Closely connected with the question of life are the topics of sex and homosexuality, which made Cat on a Hot Tin Roof controversial in the 1950’s and 1960’s but that had come to seem tame by the 1970’s. In this play, Williams neither condemns nor explicitly approves of either homosexuality or heterosexuality. For the most part, he merely shows that society offers no livable place for homosexuals; he suggests, moreover, that sex of any kind is as likely to push people apart as it is to draw them together.

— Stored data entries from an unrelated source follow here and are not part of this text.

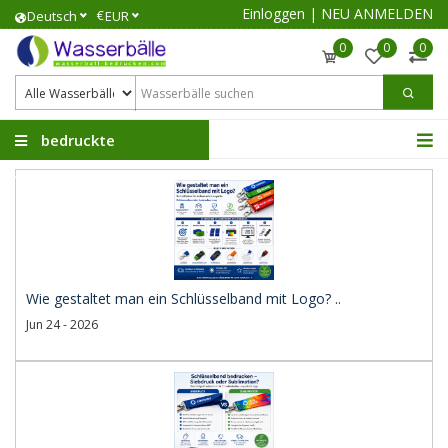
Einloggen
|
NEU ANMELDEN
€
Deutsch
EUR
0
0
0
bedruckte
Wasserbälle
Wie gestaltet man ein Schlüsselband mit Logo? ..
Jun 24 - 2026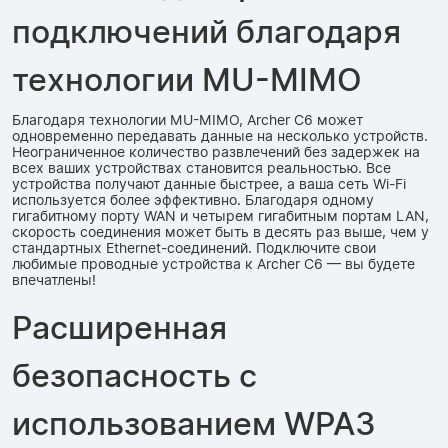
подключений благодаря
технологии MU-MIMO
Благодаря технологии MU-MIMO, Archer C6 может
одновременно передавать данные на несколько устройств.
Неограниченное количество развлечений без задержек на
всех ваших устройствах становится реальностью. Все
устройства получают данные быстрее, а ваша сеть Wi-Fi
используется более эффективно. Благодаря одному
гигабитному порту WAN и четырем гигабитным портам LAN,
скорость соединения может быть в десять раз выше, чем у
стандартных Ethernet-соединений. Подключите свои
любимые проводные устройства к Archer C6 — вы будете
впечатлены!
Расширенная
безопасность с
использованием WPA3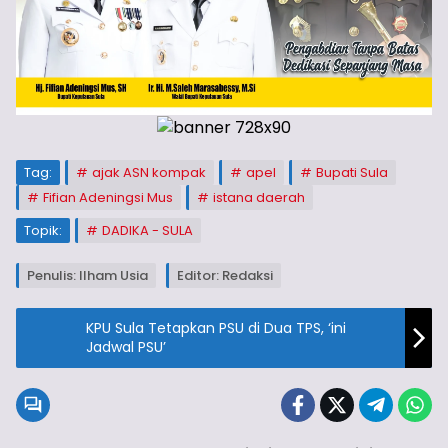
Tag:
ajak ASN kompak
apel
Bupati Sula
Fifian Adeningsi Mus
istana daerah
Topik:
DADIKA - SULA
Penulis: Ilham Usia
Editor: Redaksi
KPU Sula Tetapkan PSU di Dua TPS, ‘ini
Jadwal PSU’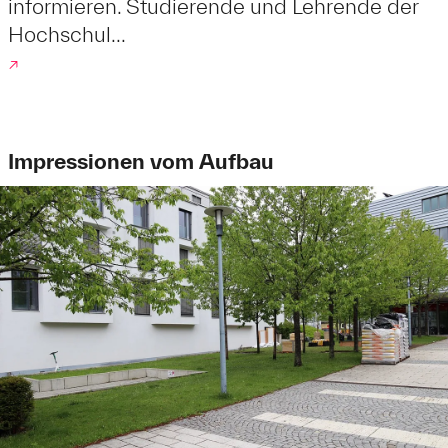
informieren. Studierende und Lehrende der
Hochschul...
↗
Impressionen vom Aufbau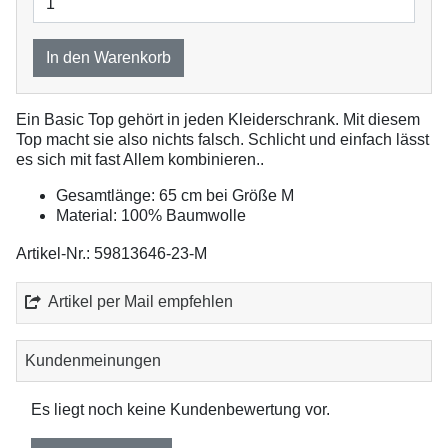
In den Warenkorb
Ein Basic Top gehört in jeden Kleiderschrank. Mit diesem
Top macht sie also nichts falsch. Schlicht und einfach lässt
es sich mit fast Allem kombinieren..
Gesamtlänge: 65 cm bei Größe M
Material: 100% Baumwolle
Artikel-Nr.: 59813646-23-M
Artikel per Mail empfehlen
Kundenmeinungen
Es liegt noch keine Kundenbewertung vor.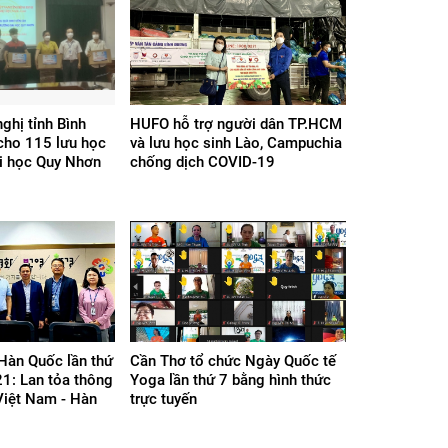
ghị tỉnh Bình
HUFO hỗ trợ người dân TP.HCM
cho 115 lưu học
và lưu học sinh Lào, Campuchia
ại học Quy Nhơn
chống dịch COVID-19
 Hàn Quốc lần thứ
Cần Thơ tổ chức Ngày Quốc tế
21: Lan tỏa thông
Yoga lần thứ 7 bằng hình thức
Việt Nam - Hàn
trực tuyến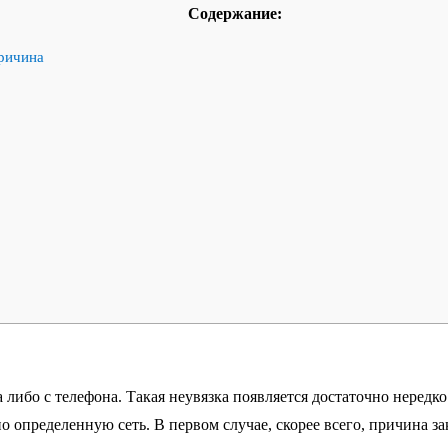
Содержание:
причина
а либо с телефона. Такая неувязка появляется достаточно нередк
о определенную сеть. В первом случае, скорее всего, причина за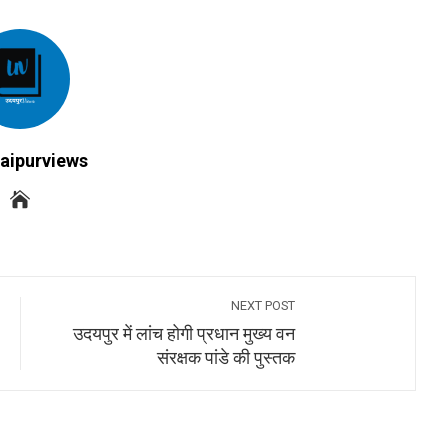
aipurviews
NEXT POST
उदयपुर में लांच होगी प्रधान मुख्य वन
संरक्षक पांडे की पुस्तक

The two endings complicate the final effect of the play. Williams explained that he wrote the second version of act 3 at the request of Elia Kazan, who directed the 1955 Broadway production. Kazan wanted Maggie to be more sympathetic and Brick to be more obviously changed by his confrontation with Big Daddy in act 2. He also believed that Big Daddy was too important and dynamic a character to disappear after one act. Although the new ending offers slightly more hope for a reconciliation between Brick and Maggie, it is less consistent with the development of the first two acts. Williams’s first version works better: Big Daddy, though certainly a powerful character, does not belong in act 3. His last words in act 2—“Christ—damn—all—lying sons of—lying bitches!! Lying! Dying! Lying!”—provide a more fitting thematic end to Big Daddy than his elephant story and his unconvincing acceptance of Maggie’s pregnancy. The change in Brick is even less effective. Williams’s reasons for initially resisting this change make sense: He did not “believe that any conversation, however revelatory, ever effects so immediate a change in the heart . . . of a person of Brick’s state of spiritual disrepair.”
Ultimately, Cat on a Hot Tin Roof presents, rather than corrects, several portraits of “spiritual disrepair.” Although Williams may offer little hope of eventual repair, he does offer a sympathetic understanding of the human condition.